Your objective - In the entries that follow, find the line containing "Mantén segura tu aguja mientras"; from there, copy every line exactly through the line containing "Material: resina".

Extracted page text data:
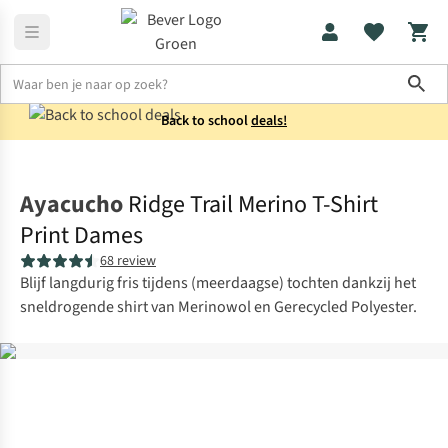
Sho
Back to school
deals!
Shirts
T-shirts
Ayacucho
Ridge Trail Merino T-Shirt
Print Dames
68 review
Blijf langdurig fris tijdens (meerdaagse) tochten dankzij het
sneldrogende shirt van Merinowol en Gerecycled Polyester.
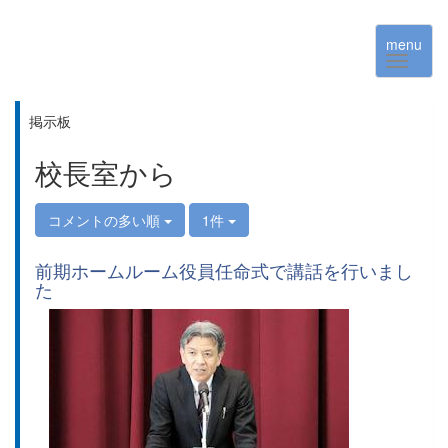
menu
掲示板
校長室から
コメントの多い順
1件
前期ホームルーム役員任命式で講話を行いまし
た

==

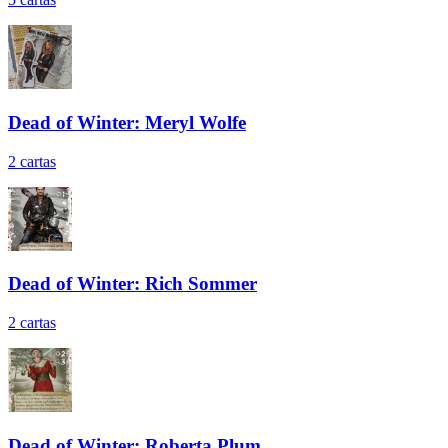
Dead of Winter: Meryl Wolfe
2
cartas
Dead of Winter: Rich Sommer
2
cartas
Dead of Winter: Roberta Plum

---

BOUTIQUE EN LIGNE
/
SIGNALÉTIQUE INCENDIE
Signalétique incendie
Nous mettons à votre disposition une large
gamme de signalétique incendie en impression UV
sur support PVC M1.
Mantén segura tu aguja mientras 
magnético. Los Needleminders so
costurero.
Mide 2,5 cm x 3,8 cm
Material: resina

Written answer -
Mantén segura tu aguja mientras 
magnético. Los Needleminders so
costurero.
Mide 2,5 cm x 3,8 cm
Material: resina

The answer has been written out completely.